About the same time we were celebrating Tom’s remission, we received word from friends at St. Paul United Methodist Church that a little boy in the neighborhood named Owen had been diagnosed with acute Lymphocytic Leukemia, also known as Childhood Leukemia. The news was almost as devastating to Tom and me as Tom’s illness was. We knew that what Tom had endured for the better part of a year, young Owen would have to deal with for three years, as the treatment for a child is spread out over a longer time with more frequent but less strong doses of chemo.
Very quickly the neighborhood reached out to Owens’s family: parents John and Mittie Fox and sister Mittie June.
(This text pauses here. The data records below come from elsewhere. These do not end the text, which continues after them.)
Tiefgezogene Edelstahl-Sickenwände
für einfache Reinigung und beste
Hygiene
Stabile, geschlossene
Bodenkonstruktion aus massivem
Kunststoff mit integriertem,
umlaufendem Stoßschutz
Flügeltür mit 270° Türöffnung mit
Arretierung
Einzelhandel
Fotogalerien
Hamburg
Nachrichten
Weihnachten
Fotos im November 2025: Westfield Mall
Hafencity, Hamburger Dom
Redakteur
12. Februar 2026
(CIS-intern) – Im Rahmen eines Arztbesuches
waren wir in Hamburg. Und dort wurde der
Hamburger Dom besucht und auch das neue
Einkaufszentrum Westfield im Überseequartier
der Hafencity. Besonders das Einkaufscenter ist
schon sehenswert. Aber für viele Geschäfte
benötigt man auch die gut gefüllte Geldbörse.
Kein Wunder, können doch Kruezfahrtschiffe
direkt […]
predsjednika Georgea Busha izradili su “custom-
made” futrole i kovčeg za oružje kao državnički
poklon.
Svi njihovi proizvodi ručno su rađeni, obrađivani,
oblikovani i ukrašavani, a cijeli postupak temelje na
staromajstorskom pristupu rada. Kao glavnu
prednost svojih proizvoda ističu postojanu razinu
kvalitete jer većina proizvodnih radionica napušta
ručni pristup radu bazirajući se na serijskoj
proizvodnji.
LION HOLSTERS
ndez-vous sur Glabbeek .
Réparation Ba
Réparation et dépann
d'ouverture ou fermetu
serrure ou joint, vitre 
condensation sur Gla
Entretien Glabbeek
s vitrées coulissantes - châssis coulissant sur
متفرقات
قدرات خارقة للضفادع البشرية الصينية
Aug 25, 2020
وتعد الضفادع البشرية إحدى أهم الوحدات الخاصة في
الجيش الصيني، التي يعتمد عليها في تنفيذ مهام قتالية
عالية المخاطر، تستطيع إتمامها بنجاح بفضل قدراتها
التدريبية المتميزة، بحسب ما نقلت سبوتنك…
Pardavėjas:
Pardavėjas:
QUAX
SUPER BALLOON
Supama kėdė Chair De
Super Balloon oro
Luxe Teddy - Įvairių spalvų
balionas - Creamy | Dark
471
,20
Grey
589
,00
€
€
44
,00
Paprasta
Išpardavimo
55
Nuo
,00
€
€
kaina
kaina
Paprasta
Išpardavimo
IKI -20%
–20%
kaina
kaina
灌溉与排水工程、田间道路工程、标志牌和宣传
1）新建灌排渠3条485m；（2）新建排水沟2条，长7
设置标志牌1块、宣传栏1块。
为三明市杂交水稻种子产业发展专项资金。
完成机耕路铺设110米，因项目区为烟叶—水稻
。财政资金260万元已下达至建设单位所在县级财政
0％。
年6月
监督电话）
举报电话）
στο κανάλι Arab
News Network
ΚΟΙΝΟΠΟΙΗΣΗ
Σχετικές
Members of the neighborhood were preparing meals, arranging play dates, and offering “Love and Prayers for Owen” on Facebook. Soon we would all learn of Light the Night and the Leukemia and Lymphoma Society’s battle to cure blood-related cancers.
Team Owen was formed by Grant Park resident Angela Russell to walk in the November 2011 Light the Night Walk in Centennial Olympic Park. Tom and Owen carried the white balloon of a survivor, and the rest of us carried the red balloon of caregiver and friend. Regrettably, there were gold balloons in remembrance of loved ones not so fortunate as Tom or Owen. Team Owen raised over $17,000 in its first year.
As of today, Owen has completed just over a year of intense treatment including chemotherapy and radiation. For the next two years, he will be in maintenance treatment. Owen turned 7 on August 4 and in the fall will be in the second grade at Wesley International Academy.